Segment Open
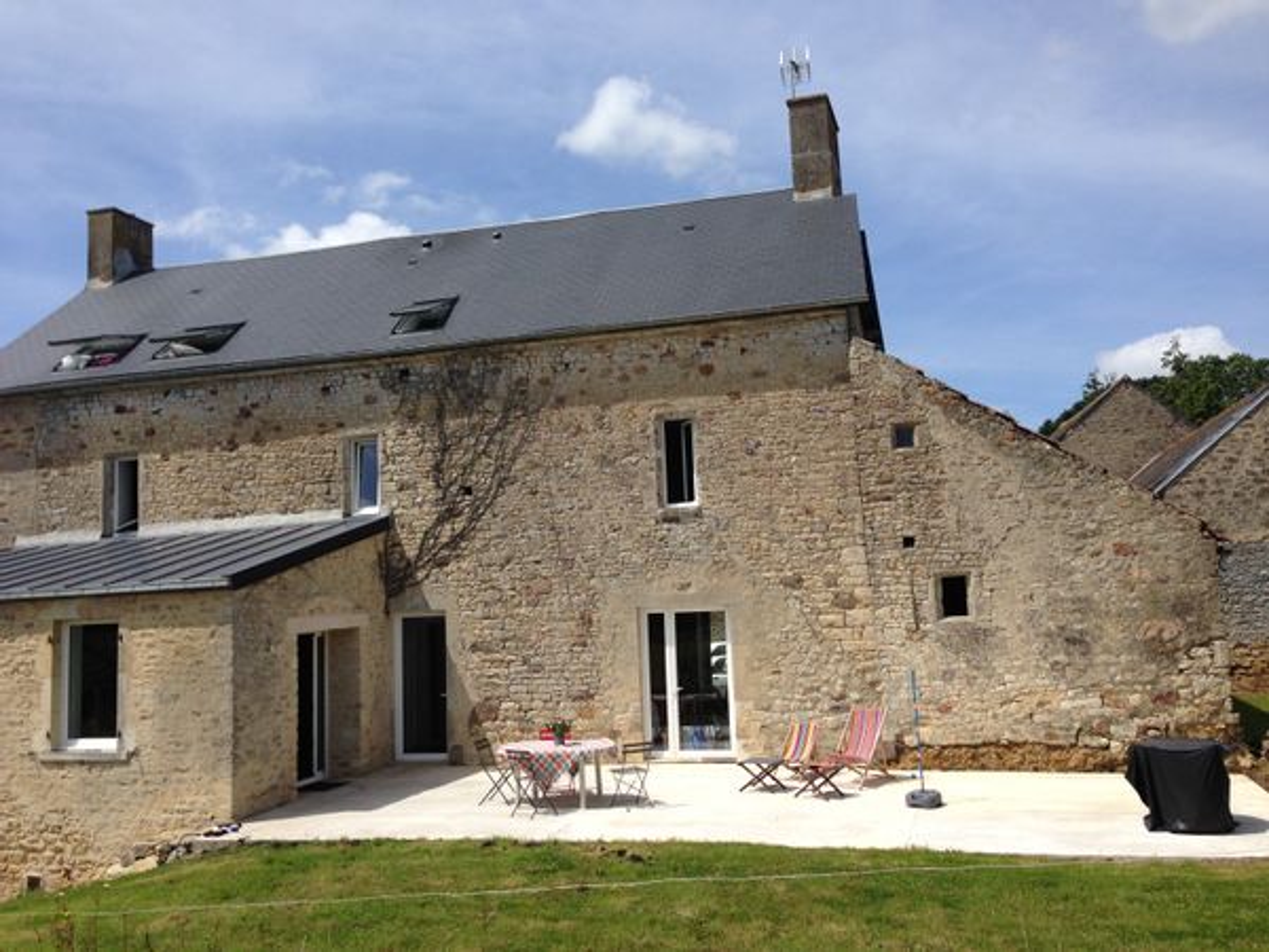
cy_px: 476
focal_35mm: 33
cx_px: 634
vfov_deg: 42.9
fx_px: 1210
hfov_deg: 55.4
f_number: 2.4
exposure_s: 1/2008
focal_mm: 4.12
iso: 50
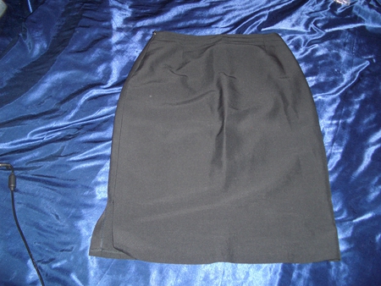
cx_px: 190
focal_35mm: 35
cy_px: 143
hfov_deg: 52.6
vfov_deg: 40.7
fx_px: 385
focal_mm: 5.8
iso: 100
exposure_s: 1/60
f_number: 2.6
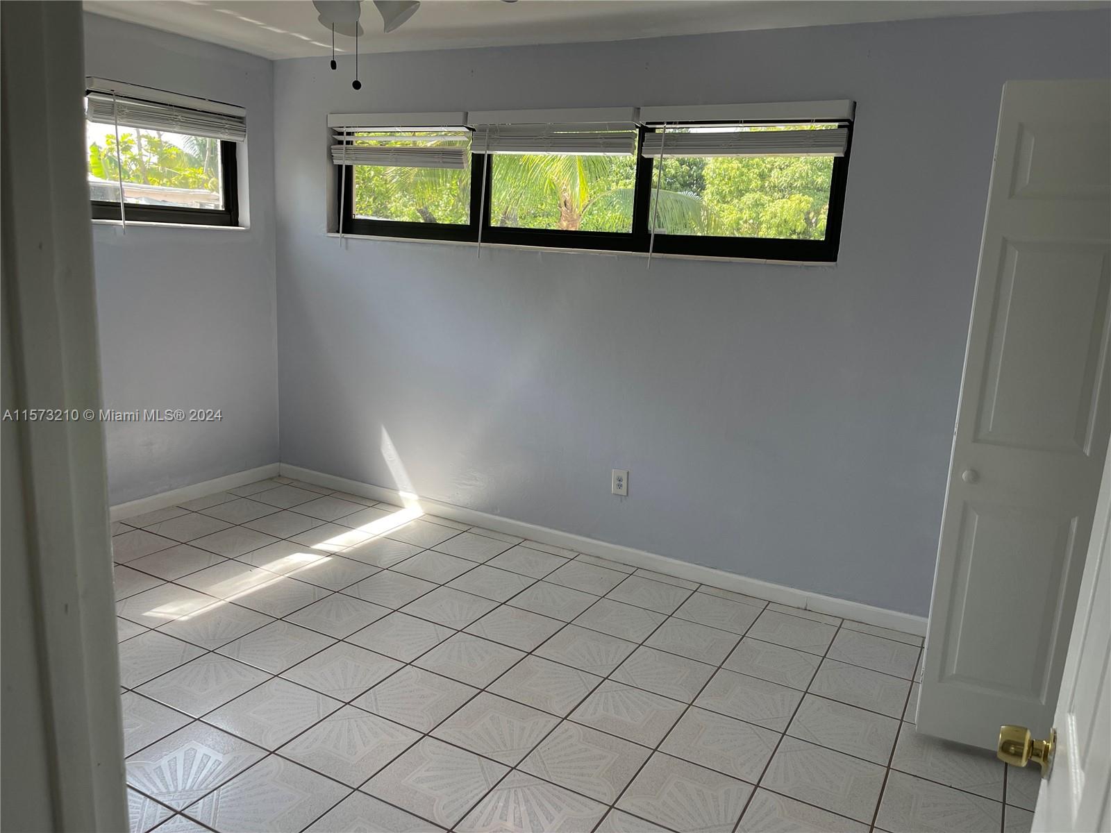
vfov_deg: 54.9
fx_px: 802
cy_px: 416
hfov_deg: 69.4
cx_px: 556
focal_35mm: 25
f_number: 1.6
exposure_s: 1/121
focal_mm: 5.1
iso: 40
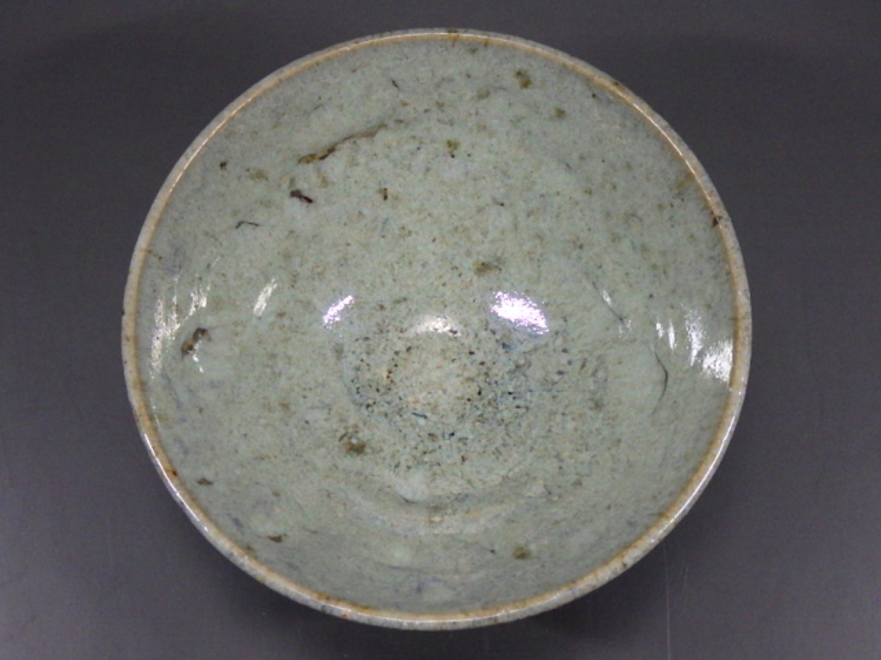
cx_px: 440
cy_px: 330
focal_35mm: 62
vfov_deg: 23.7
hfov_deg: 31.2
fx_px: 1578
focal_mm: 11.1
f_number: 4.6
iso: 320
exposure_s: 1/60
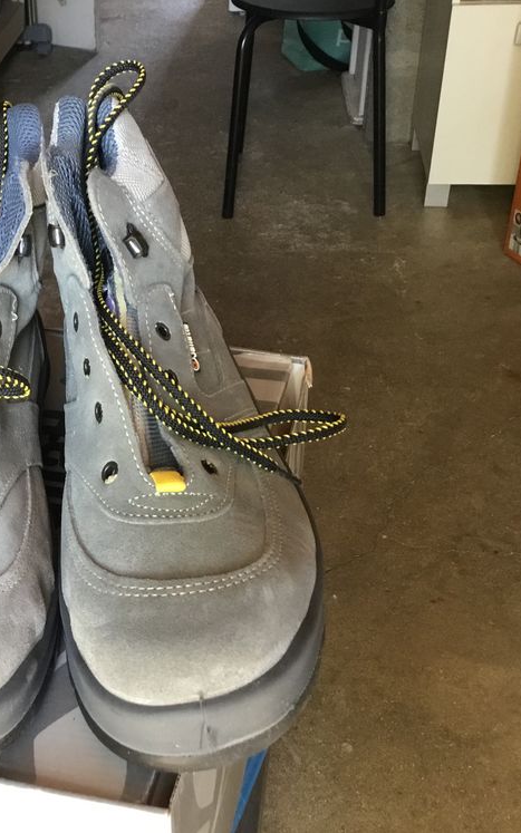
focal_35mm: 44
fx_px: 999
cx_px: 78
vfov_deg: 45.3
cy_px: 417
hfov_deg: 28.4
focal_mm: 3.3
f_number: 2.4
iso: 160
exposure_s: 1/33
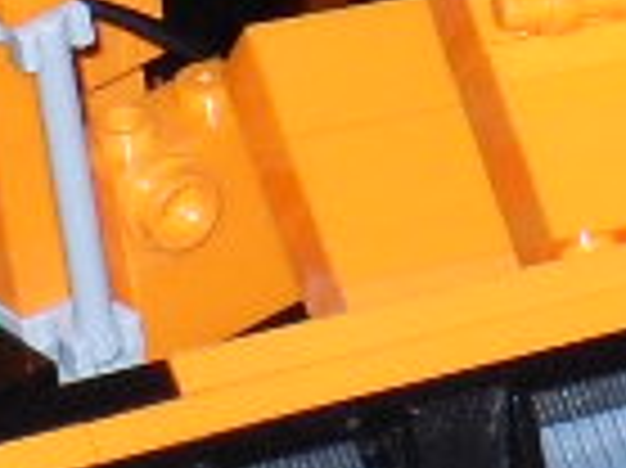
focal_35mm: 817
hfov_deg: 2.4
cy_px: -504
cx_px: 1428
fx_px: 14762
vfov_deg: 1.8
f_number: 5.2
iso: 240
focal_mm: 18.1
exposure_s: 1/90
Segment Closed
**REQUIRED ACTION:** From the line containing "focal_35mm: 33" through the last line of the data above, write out every line word for word, and nothing else. Do not include the pictures.

**THE ANSWER:**
focal_35mm: 33
cx_px: 634
vfov_deg: 42.9
fx_px: 1210
hfov_deg: 55.4
f_number: 2.4
exposure_s: 1/2008
focal_mm: 4.12
iso: 50
cx_px: 190
focal_35mm: 35
cy_px: 143
hfov_deg: 52.6
vfov_deg: 40.7
fx_px: 385
focal_mm: 5.8
iso: 100
exposure_s: 1/60
f_number: 2.6
vfov_deg: 54.9
fx_px: 802
cy_px: 416
hfov_deg: 69.4
cx_px: 556
focal_35mm: 25
f_number: 1.6
exposure_s: 1/121
focal_mm: 5.1
iso: 40
cx_px: 440
cy_px: 330
focal_35mm: 62
vfov_deg: 23.7
hfov_deg: 31.2
fx_px: 1578
focal_mm: 11.1
f_number: 4.6
iso: 320
exposure_s: 1/60
focal_35mm: 44
fx_px: 999
cx_px: 78
vfov_deg: 45.3
cy_px: 417
hfov_deg: 28.4
focal_mm: 3.3
f_number: 2.4
iso: 160
exposure_s: 1/33
focal_35mm: 817
hfov_deg: 2.4
cy_px: -504
cx_px: 1428
fx_px: 14762
vfov_deg: 1.8
f_number: 5.2
iso: 240
focal_mm: 18.1
exposure_s: 1/90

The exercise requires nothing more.